Laudet V, Stehelin D, Clevers H
CNRS URA 1160, Institut Pasteur, Lille, France.
Nucleic Acids Res. 1993 May 25;21(10):2493-501. doi: 10.1093/nar/21.10.2493.
The HMG box is a novel type of DNA-binding domain found in a diverse group of proteins. The HMG box superfamily comprises a.o. the High Mobility Group proteins HMG1 and HMG2, the nucleolar transcription factor UBF, the lymphoid transcription factors TCF-1 and LEF-1, the fungal mating-type genes mat-Mc and MATA1, and the mammalian sex-determining gene SRY. The superfamily dates back to at least 1,000 million years ago, as its members appear in animals, plants and yeast.

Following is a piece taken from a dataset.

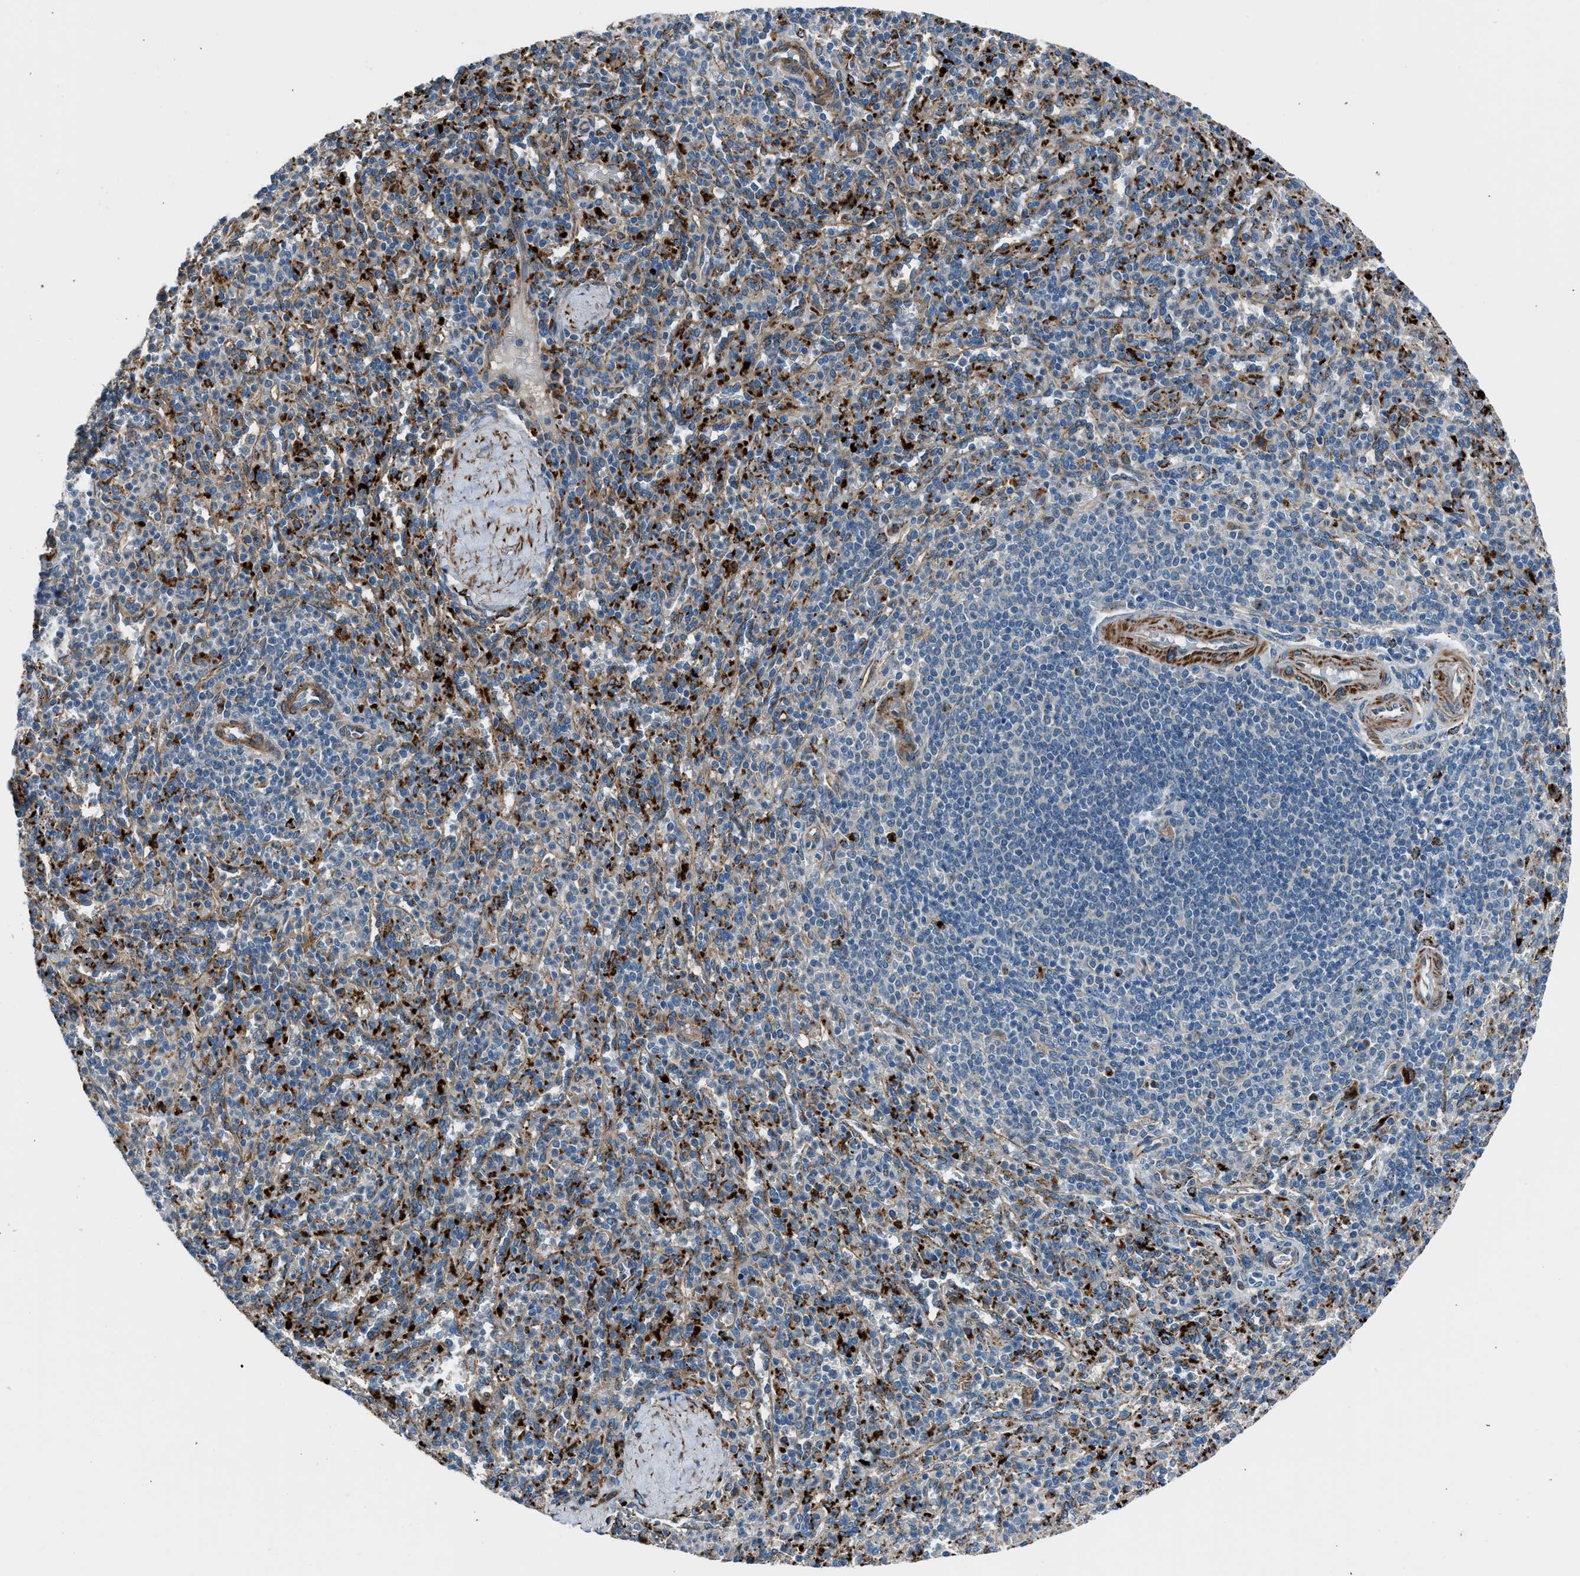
{"staining": {"intensity": "strong", "quantity": "<25%", "location": "cytoplasmic/membranous"}, "tissue": "spleen", "cell_type": "Cells in red pulp", "image_type": "normal", "snomed": [{"axis": "morphology", "description": "Normal tissue, NOS"}, {"axis": "topography", "description": "Spleen"}], "caption": "The histopathology image demonstrates staining of normal spleen, revealing strong cytoplasmic/membranous protein staining (brown color) within cells in red pulp.", "gene": "LMBR1", "patient": {"sex": "male", "age": 36}}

Alignment of all known HMG boxes defined an unusually loose consensus sequence. We constructed phylogenetic trees connecting the members of the HMG box superfamily in order to understand their evolution. This analysis led us to distinguish two subfamilies: one comprising proteins with a single sequence-specific HMG box, the other encompassing relatively non sequence-specific DNA-binding proteins with multiple HMG boxes. By studying the extent of diversification of the superfamily, we found that the speed of evolution was very different within the various groups of HMG-box containing factors. Comparison of the evolution of the two boxes of ABF2 and of mtTF1 implied different diversification models for these two proteins. Finally, we provide a tree for the highly complex group of SRY-like ('Sox' genes), clustering at least 40 different loci that rapidly diverged in various animal lineages.
HMG框是在多种蛋白质中发现的一种新型DNA结合结构域。HMG框超家族包括高迁移率族蛋白HMG1和HMG2、核仁转录因子UBF、淋巴样转录因子TCF-1和LEF-1、真菌交配型基因mat-Mc和MATA1以及哺乳动物性别决定基因SRY等。该超家族至少可追溯到10亿年前,因为其成员出现在动物、植物和酵母中。对所有已知HMG框的比对确定了一个异常宽松的共有序列。我们构建了连接HMG框超家族成员的系统发育树,以了解它们的进化情况。该分析使我们区分出两个亚家族:一个亚家族包含具有单个序列特异性HMG框的蛋白质,另一个亚家族包含具有多个HMG框的相对非序列特异性DNA结合蛋白质。通过研究超家族的多样化程度,我们发现含有HMG框的因子的不同组内进化速度差异很大。对ABF2和mtTF1的两个框的进化比较暗示了这两种蛋白质不同的多样化模式。最后,我们为高度复杂的SRY样(“Sox”基因)组提供了一棵树,该组聚集了至少40个在各种动物谱系中迅速分化的不同基因座。